Flatpak (the program) includes an extra-data functionality which allows for downloading and installing artifacts (the metadata for which is embedded in the distributed flatpak) on the users’ machine during installation, rather than including the content in the flatpak itself. This is perfect for a case where we want to install something but cannot distribute the content ourselves.

Unfortunately, flatpak (the program) does not handle this properly when the flatpak (content) is downloaded from an OCI registry, such as we do in Fedora. (If we could just implement that, this article may not be necessary.) However, there are ways around this, in increasing order of difficulty.

All of these options require network access (at some point), the flatpak-module-tools package, and aside from Option 1, the fedpkg package. You only need one of these options, as they all just different ways to install the same extension (named org.fedoraproject.Platform.Codecs.openh264).

NOTE 1: because of the nature of these workarounds, each user on a system will need to run these steps, and will need to redo them for each Fedora Flatpak version (42, 43, etc.) and occasionally in between when there are updates to openh264 itself.

NOTE 2: In all of the following examples, RELEASE or @RELEASE@ must be replaced with the Fedora Flatpak runtime release for which the extension should be installed (currently, f42).

Option 1 – Download the Extension

This is the easiest option, provided that you are also able to install the openh264 RPM.

  1. Browse the openh264-flatpak builds in Koji and select the most recent build corresponding to the version of your Fedora Flatpak runtime(s) (currently, f42).
  2. Download the .oci.tar file corresponding to your architecture.
  3. Install the extension locally:
    flatpak-module install /path/to/openh264-flatpak-RELEASE-NN.ARCH.oci.tar
    

Option 2 – Build the Extension

If Option 1 does not work, or there is no corresponding extension build available for download, then you can build and install the very same extension yourself.

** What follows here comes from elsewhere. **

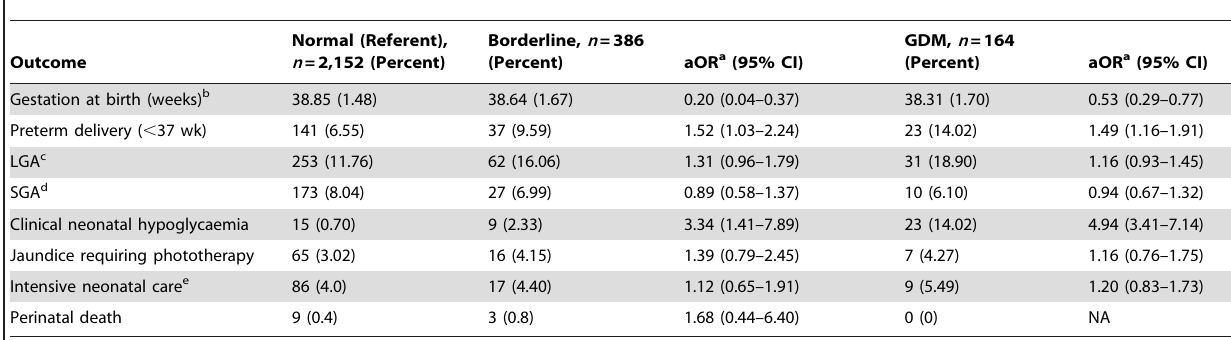
Table 3. Neonatal outcomes comparing referent group to borderline and GDM groups.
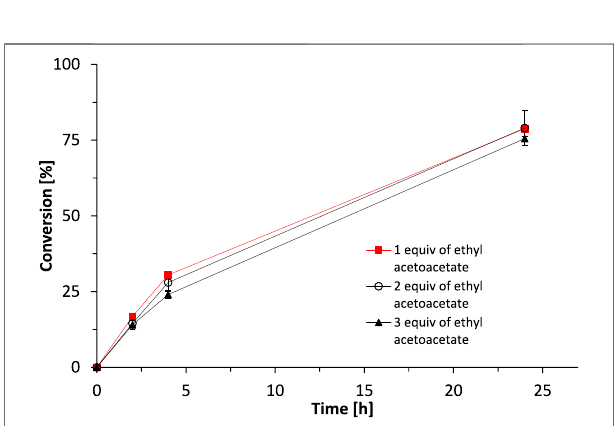
FIGURE5| Thein fl uenceofsubstrate/cosubstrateratioontheactivityof Sy ADH catalysed oxidation of rac -heptan-2-ol in a biphasic reaction system. Reaction conditions: [ rac -heptan-2-ol] org = 50 mM, [Ethyl acetoacetate] org = 50, 100 or 150 mM (1 – 3 equiv.), [NADP + ] aq = 1 mM, [ E. coli C43(DE3) pET24b- syadh ] = 10 mg×mL − 1 , [KPi, pH 7] = 1 M (10% v/v), [ n- heptane] = 90% v/v, total volume: 500 μ L, T = 30 ° C, 600 rpm. Data are expressed as the mean ± SD of the two independent experiments performed in technical duplicates.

  1. Clone the extension spec:
    fedpkg clone -ab RELEASE flatpaks/openh264 && cd openh264
    
  2. Build and install the extension:
    flatpak-module build-container-local --install  
    

Option 3 – Build the Package and Extension

If you are somehow unable to install the openh264 RPM on your system, then the previous methods will not work. Instead, you will need to build openh264 itself and an extension which includes it (instead of downloading it, as above).

NOTE: this option requires flatpak-module-tools 1.2.0 or later.

  1. Create the container.yaml flatpak spec:
    flatpak:
     id: org.fedoraproject.Platform.Codecs.openh264
     build-extension: true
     runtime: org.fedoraproject.Platform
     runtime-version: @RELEASE@
     sdk: org.fedoraproject.Sdk
     name: openh264
     component: openh264-flatpak
     branch: @RELEASE@
     packages:
         - openh264
         - openh264-flatpak-config
         # for cleanup-commands (part of runtime)
         - coreutils-single
     cleanup-commands: |
         mkdir -p /app/lib
         mv /usr/lib64/libopenh264.so* /app/lib/
    
  2. Clone the RPM spec:
    fedpkg clone -ab RELEASE rpms/openh264
    
  3. Build the RPM to be included in the extension:
    flatpak-module build-rpms-local ./openh264
    
  4. Build and install the extension:
    flatpak-module build-container-local --install  
    

Option 4 – The Fallback

If none of these are present but you have any Flathub content installed, the Fedora Flatpak runtimes uses the Flathub openh264 extension instead. However, this will no longer be an option as of the F43 release of the Fedora Flatpak runtime.


Hopefully, one day we will no longer have to deal with the artificial encumbrances of software patents, and will be able to distribute all open source software freely. Until that time, the Codecs extension space provides a flexible framework for extending the multimedia support of all Fedora flatpaks.